:: WHAT THIS TASK INVOLVES ::
Copy the records below word for word, from the very first line through the line containing "(49.4 40.5 35.6).16 (49.4", with both of those lines included. Leave the pictures out.

Items from a dataset:
^^^^
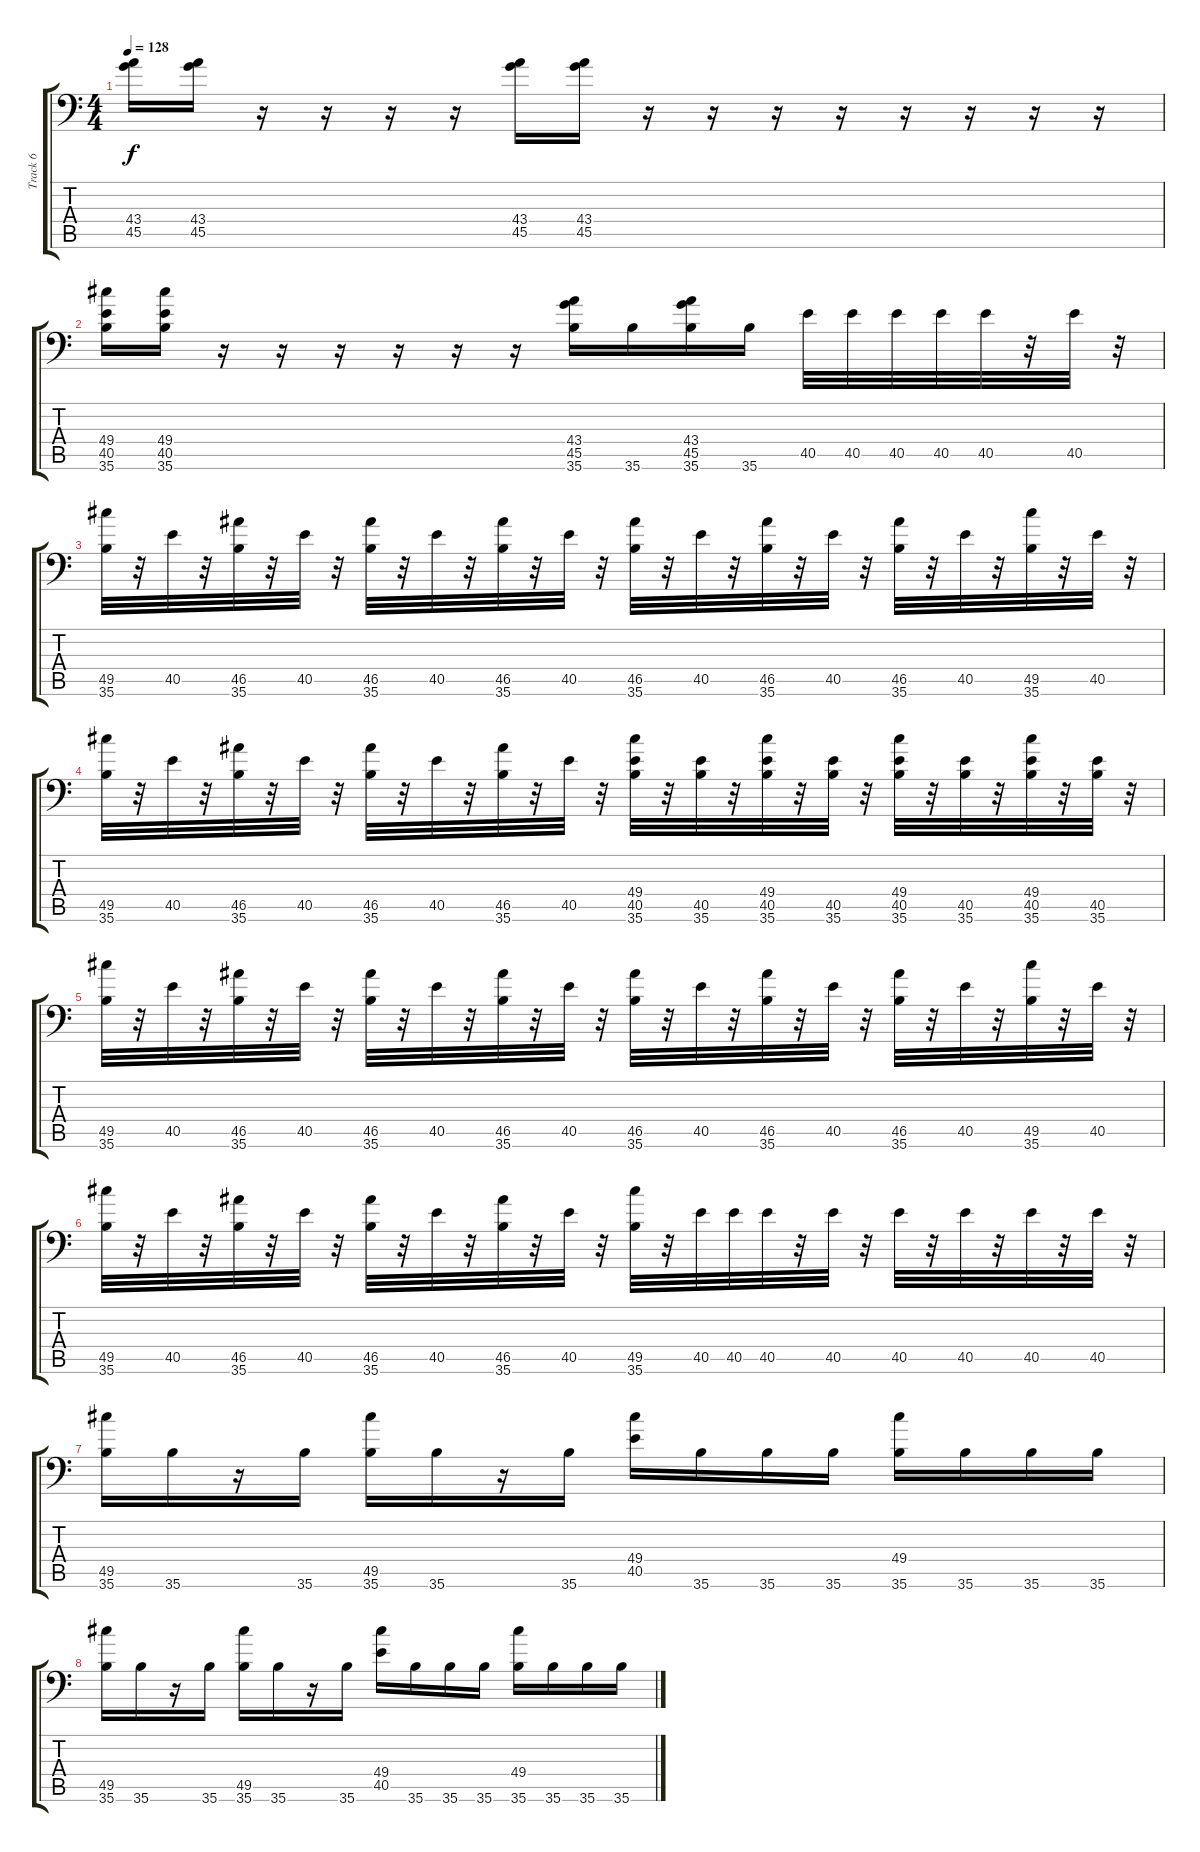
\track ("Track 6" "Track 6") {instrument acousticgrandpiano}
\staff {score tabs}
\tuning (C-1 C-1 C-1 C-1 C-1 C-1) {hide}
\ts (4 4)
\tempo 128
\clef f4
\ks c
(43.4 45.5).16{dy f} (43.4 45.5).16 r.16 r.16 r.16 r.16 (43.4 45.5).16 (43.4 45.5).16 r.16 r.16 r.16 r.16 r.16 r.16 r.16 r.16 |
(49.4 40.5 35.6).16 (49.4 40.5 35.6).16 r.16 r.16 r.16 r.16 r.16 r.16 (43.4 45.5 35.6).16 35.6.16 (43.4 45.5 35.6).16 35.6.16 40.5.32 40.5.32 40.5.32 40.5.32 40.5.32 r.32 40.5.32 r.32 |
(49.5 35.6).32 r.32 40.5.32 r.32 (46.5 35.6).32 r.32 40.5.32 r.32 (46.5 35.6).32 r.32 40.5.32 r.32 (46.5 35.6).32 r.32 40.5.32 r.32 (46.5 35.6).32 r.32 40.5.32 r.32 (46.5 35.6).32 r.32 40.5.32 r.32 (46.5 35.6).32 r.32 40.5.32 r.32 (49.5 35.6).32 r.32 40.5.32 r.32 |
(49.5 35.6).32 r.32 40.5.32 r.32 (46.5 35.6).32 r.32 40.5.32 r.32 (46.5 35.6).32 r.32 40.5.32 r.32 (46.5 35.6).32 r.32 40.5.32 r.32 (49.4 40.5 35.6).32 r.32 (40.5 35.6).32 r.32 (49.4 40.5 35.6).32 r.32 (40.5 35.6).32 r.32 (49.4 40.5 35.6).32 r.32 (40.5 35.6).32 r.32 (49.4 40.5 35.6).32 r.32 (40.5 35.6).32 r.32 |
(49.5 35.6).32 r.32 40.5.32 r.32 (46.5 35.6).32 r.32 40.5.32 r.32 (46.5 35.6).32 r.32 40.5.32 r.32 (46.5 35.6).32 r.32 40.5.32 r.32 (46.5 35.6).32 r.32 40.5.32 r.32 (46.5 35.6).32 r.32 40.5.32 r.32 (46.5 35.6).32 r.32 40.5.32 r.32 (49.5 35.6).32 r.32 40.5.32 r.32 |
(49.5 35.6).32 r.32 40.5.32 r.32 (46.5 35.6).32 r.32 40.5.32 r.32 (46.5 35.6).32 r.32 40.5.32 r.32 (46.5 35.6).32 r.32 40.5.32 r.32 (49.5 35.6).32 r.32 40.5.32 40.5.32 40.5.32 r.32 40.5.32 r.32 40.5.32 r.32 40.5.32 r.32 40.5.32 r.32 40.5.32 r.32 |
(49.5 35.6).16 35.6.16 r.16 35.6.16 (49.5 35.6).16 35.6.16 r.16 35.6.16 (49.4 40.5).16 35.6.16 35.6.16 35.6.16 (49.4 35.6).16 35.6.16 35.6.16 35.6.16 |
(49.5 35.6).16 35.6.16 r.16 35.6.16 (49.5 35.6).16 35.6.16 r.16 35.6.16 (49.4 40.5).16 35.6.16 35.6.16 35.6.16 (49.4 35.6).16 35.6.16 35.6.16 35.6.16
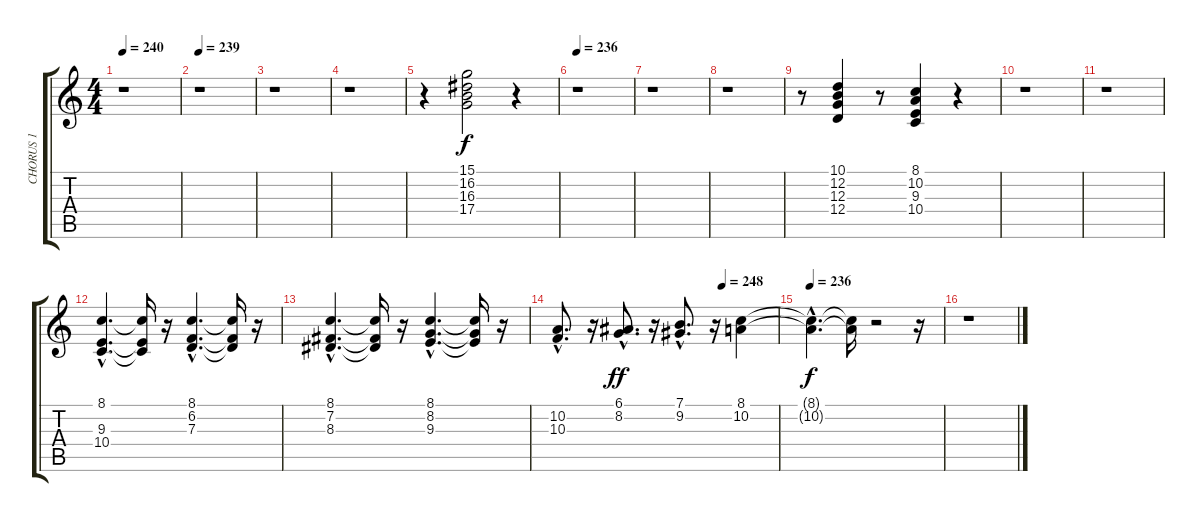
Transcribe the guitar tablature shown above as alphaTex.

\track ("CHORUS 1" "CHORUS 1") {instrument voiceoohs}
\staff {score tabs}
\tuning (E4 B3 G3 D3 A2 E2) {hide}
\ts (4 4)
\tempo 240
\clef g2
\ks c
r.1{dy f} |
\tempo 239
r.1 |
r.1 |
r.1 |
r.4 (15.1 16.2 16.3 17.4).2{balance 0} r.4 |
\tempo 236
r.1 |
r.1 |
r.1 |
r.8 (10.1 12.2 12.3 12.4).4 r.8 (8.1 10.2 9.3 10.4).4 r.4 |
r.1 |
r.1 |
(8.1{hac} 9.3{hac} 10.4{hac}).4{d} (8.1{t} 9.3{t} 10.4{t}).16 r.16 (8.1{hac} 6.2{hac} 7.3{hac}).4{d} (8.1{t} 6.2{t} 7.3{t}).16 r.16 |
(8.1{hac} 7.2{hac} 8.3{hac}).4{d} (8.1{t} 7.2{t} 8.3{t}).16 r.16 (8.1{hac} 8.2{hac} 9.3{hac}).4{d} (8.1{t} 8.2{t} 9.3{t}).16 r.16 |
\tempo (248 0.75)
(10.2{hac} 10.3{hac}).8{d} r.16 (6.1{hac} 8.2{hac}).8{d dy ff} r.16 (7.1{hac} 9.2{hac}).8{d} r.16 (8.1 10.2).4 |
\tempo 236
(8.1{hac t} 10.2{hac t}).4{d dy f} (8.1{t} 10.2{t}).16 r.2 r.16 |
r.1
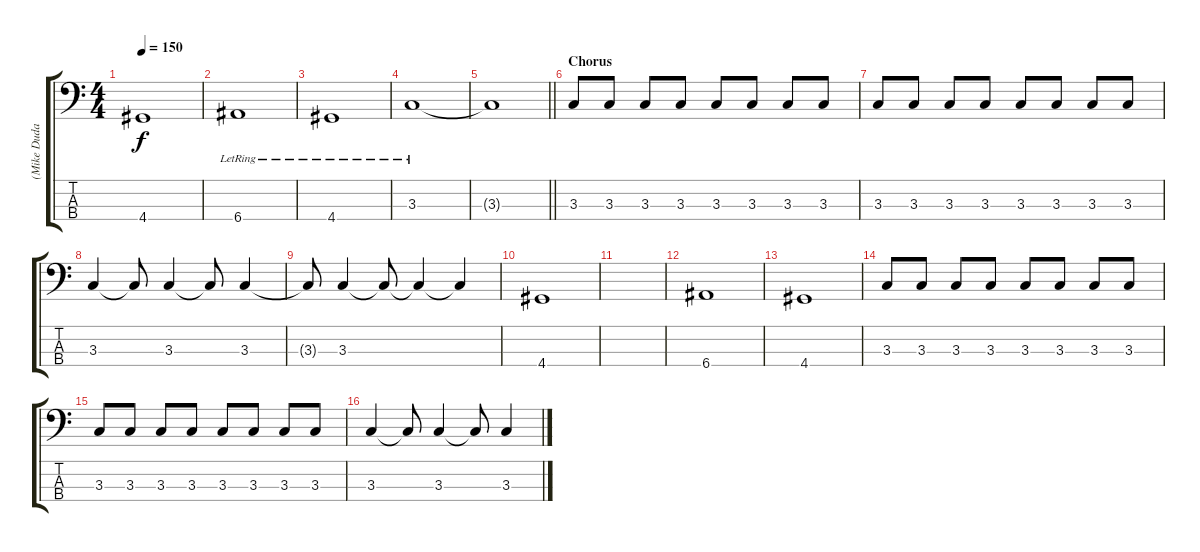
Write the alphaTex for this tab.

\track ("(Mike Duda) Bass" "(Mike Duda") {instrument electricbasspick}
\staff {score tabs}
\tuning (G2 D2 A1 E1) {hide}
\ts (4 4)
\tempo 150
\clef f4
\ks c
4.4{t}.1{dy f} |
6.4{lr}.1 |
4.4{lr}.1 |
3.3{lr}.1 |
\barLineRight lightlight
3.3{t}.1 |
\section ("" "Chorus")
3.3.8 3.3.8 3.3.8 3.3.8 3.3.8 3.3.8 3.3.8 3.3.8 |
3.3.8 3.3.8 3.3.8 3.3.8 3.3.8 3.3.8 3.3.8 3.3.8 |
3.3.4 3.3{t}.8 3.3.4 3.3{t}.8 3.3.4 |
3.3{t}.8 3.3.4 3.3{t}.8 3.3{t}.4 3.3{t}.4 |
4.4.1 |
|
6.4.1 |
4.4.1 |
3.3.8 3.3.8 3.3.8 3.3.8 3.3.8 3.3.8 3.3.8 3.3.8 |
3.3.8 3.3.8 3.3.8 3.3.8 3.3.8 3.3.8 3.3.8 3.3.8 |
3.3.4 3.3{t}.8 3.3.4 3.3{t}.8 3.3.4
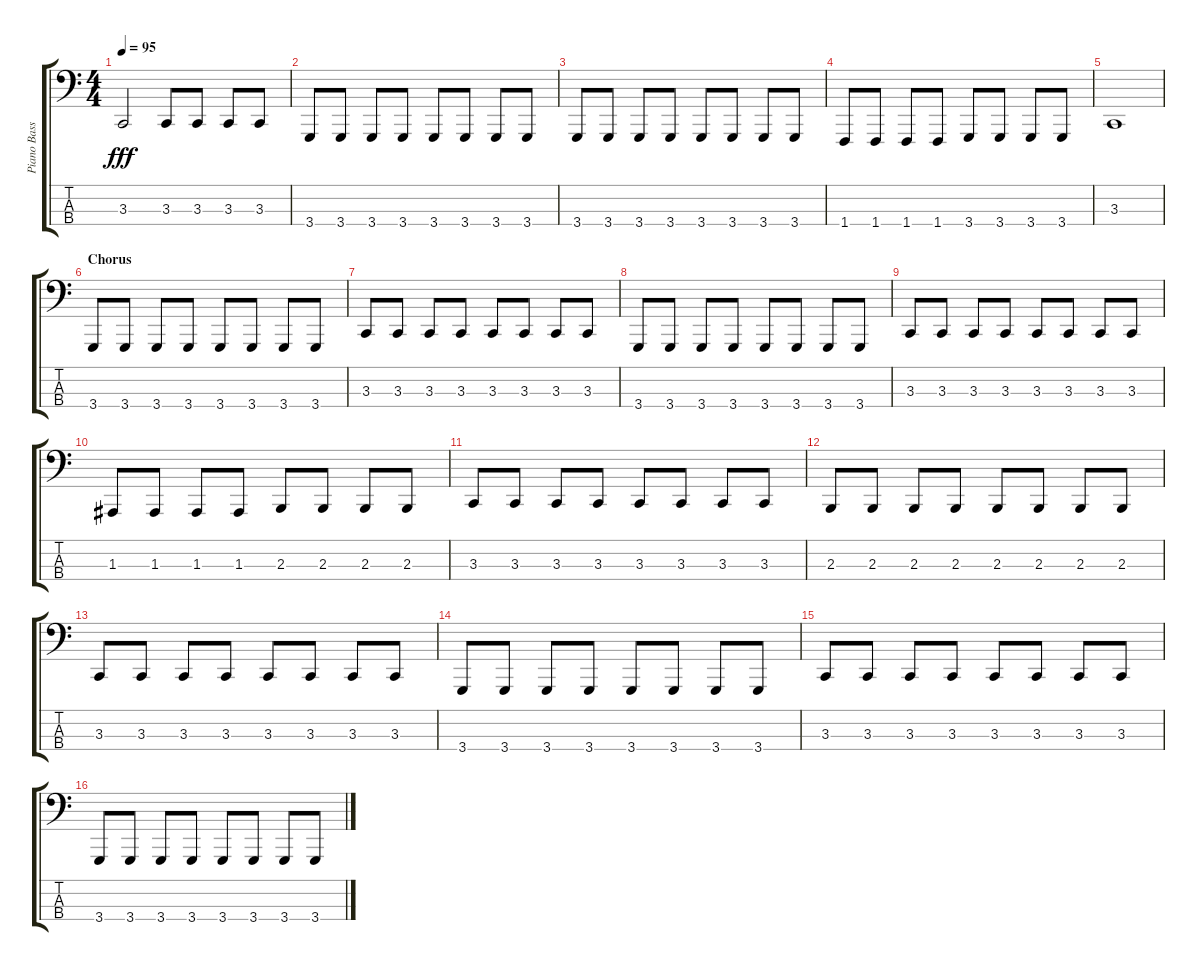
^^^^
:: TASK RESPONSE ::
\track ("Track 6" "Track 6") {instrument acousticgrandpiano}
\staff {score tabs}
\tuning (C-1 C-1 C-1 C-1 C-1 C-1) {hide}
\ts (4 4)
\tempo 128
\clef f4
\ks c
(43.4 45.5).16{dy f} (43.4 45.5).16 r.16 r.16 r.16 r.16 (43.4 45.5).16 (43.4 45.5).16 r.16 r.16 r.16 r.16 r.16 r.16 r.16 r.16 |
(49.4 40.5 35.6).16 (49.4 40.5 35.6).16 r.16 r.16 r.16 r.16 r.16 r.16 (43.4 45.5 35.6).16 35.6.16 (43.4 45.5 35.6).16 35.6.16 40.5.32 40.5.32 40.5.32 40.5.32 40.5.32 r.32 40.5.32 r.32 |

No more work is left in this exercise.